Stored data

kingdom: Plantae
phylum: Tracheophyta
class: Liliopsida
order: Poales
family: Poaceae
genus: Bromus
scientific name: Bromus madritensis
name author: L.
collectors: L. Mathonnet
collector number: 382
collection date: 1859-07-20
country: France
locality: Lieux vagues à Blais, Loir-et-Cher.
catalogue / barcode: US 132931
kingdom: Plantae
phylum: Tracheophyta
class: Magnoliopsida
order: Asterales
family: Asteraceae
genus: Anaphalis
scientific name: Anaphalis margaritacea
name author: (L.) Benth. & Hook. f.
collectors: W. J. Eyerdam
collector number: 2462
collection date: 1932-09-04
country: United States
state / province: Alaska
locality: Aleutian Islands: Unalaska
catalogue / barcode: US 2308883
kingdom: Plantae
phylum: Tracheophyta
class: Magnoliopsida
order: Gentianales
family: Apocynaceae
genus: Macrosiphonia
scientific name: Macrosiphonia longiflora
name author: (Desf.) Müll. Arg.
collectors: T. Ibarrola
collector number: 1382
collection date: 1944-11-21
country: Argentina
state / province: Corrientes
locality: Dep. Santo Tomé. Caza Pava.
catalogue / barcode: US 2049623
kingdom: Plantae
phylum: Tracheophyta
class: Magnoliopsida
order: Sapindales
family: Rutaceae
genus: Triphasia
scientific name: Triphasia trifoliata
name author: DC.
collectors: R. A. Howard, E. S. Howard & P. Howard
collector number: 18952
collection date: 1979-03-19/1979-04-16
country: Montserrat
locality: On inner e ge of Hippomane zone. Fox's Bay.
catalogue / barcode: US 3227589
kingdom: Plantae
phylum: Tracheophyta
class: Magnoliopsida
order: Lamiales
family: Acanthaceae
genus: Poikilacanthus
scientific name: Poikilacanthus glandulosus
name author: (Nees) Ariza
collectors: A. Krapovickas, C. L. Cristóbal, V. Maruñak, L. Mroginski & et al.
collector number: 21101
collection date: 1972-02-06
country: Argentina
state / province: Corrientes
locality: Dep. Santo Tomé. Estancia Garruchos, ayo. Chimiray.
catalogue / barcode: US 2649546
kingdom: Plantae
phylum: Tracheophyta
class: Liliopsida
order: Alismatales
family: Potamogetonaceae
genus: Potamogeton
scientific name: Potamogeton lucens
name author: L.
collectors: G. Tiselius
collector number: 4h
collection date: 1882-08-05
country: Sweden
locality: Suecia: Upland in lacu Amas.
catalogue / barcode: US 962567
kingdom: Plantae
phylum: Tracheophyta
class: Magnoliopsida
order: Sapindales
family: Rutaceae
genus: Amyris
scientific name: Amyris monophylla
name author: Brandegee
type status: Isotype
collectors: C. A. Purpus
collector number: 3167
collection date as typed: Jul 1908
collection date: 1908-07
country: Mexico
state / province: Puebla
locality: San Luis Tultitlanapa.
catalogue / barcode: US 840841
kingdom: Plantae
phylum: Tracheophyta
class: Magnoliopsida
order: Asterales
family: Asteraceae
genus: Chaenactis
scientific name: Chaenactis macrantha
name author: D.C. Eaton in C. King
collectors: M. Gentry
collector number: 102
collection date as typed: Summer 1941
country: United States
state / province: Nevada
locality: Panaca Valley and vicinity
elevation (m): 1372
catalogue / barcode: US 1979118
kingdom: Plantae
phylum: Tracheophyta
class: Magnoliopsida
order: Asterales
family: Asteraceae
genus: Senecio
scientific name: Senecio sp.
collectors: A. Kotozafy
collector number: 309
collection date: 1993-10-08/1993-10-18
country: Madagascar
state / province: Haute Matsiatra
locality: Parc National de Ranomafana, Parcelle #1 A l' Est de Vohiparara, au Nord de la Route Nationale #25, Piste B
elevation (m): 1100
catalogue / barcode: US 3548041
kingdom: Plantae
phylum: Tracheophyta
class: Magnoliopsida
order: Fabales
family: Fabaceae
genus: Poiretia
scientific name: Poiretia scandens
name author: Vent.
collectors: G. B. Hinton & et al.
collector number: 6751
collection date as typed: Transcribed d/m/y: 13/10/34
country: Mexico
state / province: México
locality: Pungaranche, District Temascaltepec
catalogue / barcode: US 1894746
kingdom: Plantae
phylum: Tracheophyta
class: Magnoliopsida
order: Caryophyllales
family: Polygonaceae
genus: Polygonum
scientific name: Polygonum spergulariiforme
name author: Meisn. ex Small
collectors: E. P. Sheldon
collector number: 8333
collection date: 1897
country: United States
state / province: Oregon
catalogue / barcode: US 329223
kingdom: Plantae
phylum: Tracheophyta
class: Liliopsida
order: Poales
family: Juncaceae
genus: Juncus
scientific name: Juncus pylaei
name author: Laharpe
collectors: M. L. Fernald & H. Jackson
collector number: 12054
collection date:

◆ Exercise description ◆
Recast the listing above as a numbered list, running from its first line through the line containing "collectors: T. Ibarrola" and leaving out any blank lines.

◆ Final result ◆
1. kingdom: Plantae
2. phylum: Tracheophyta
3. class: Liliopsida
4. order: Poales
5. family: Poaceae
6. genus: Bromus
7. scientific name: Bromus madritensis
8. name author: L.
9. collectors: L. Mathonnet
10. collector number: 382
11. collection date: 1859-07-20
12. country: France
13. locality: Lieux vagues à Blais, Loir-et-Cher.
14. catalogue / barcode: US 132931
15. kingdom: Plantae
16. phylum: Tracheophyta
17. class: Magnoliopsida
18. order: Asterales
19. family: Asteraceae
20. genus: Anaphalis
21. scientific name: Anaphalis margaritacea
22. name author: (L.) Benth. & Hook. f.
23. collectors: W. J. Eyerdam
24. collector number: 2462
25. collection date: 1932-09-04
26. country: United States
27. state / province: Alaska
28. locality: Aleutian Islands: Unalaska
29. catalogue / barcode: US 2308883
30. kingdom: Plantae
31. phylum: Tracheophyta
32. class: Magnoliopsida
33. order: Gentianales
34. family: Apocynaceae
35. genus: Macrosiphonia
36. scientific name: Macrosiphonia longiflora
37. name author: (Desf.) Müll. Arg.
38. collectors: T. Ibarrola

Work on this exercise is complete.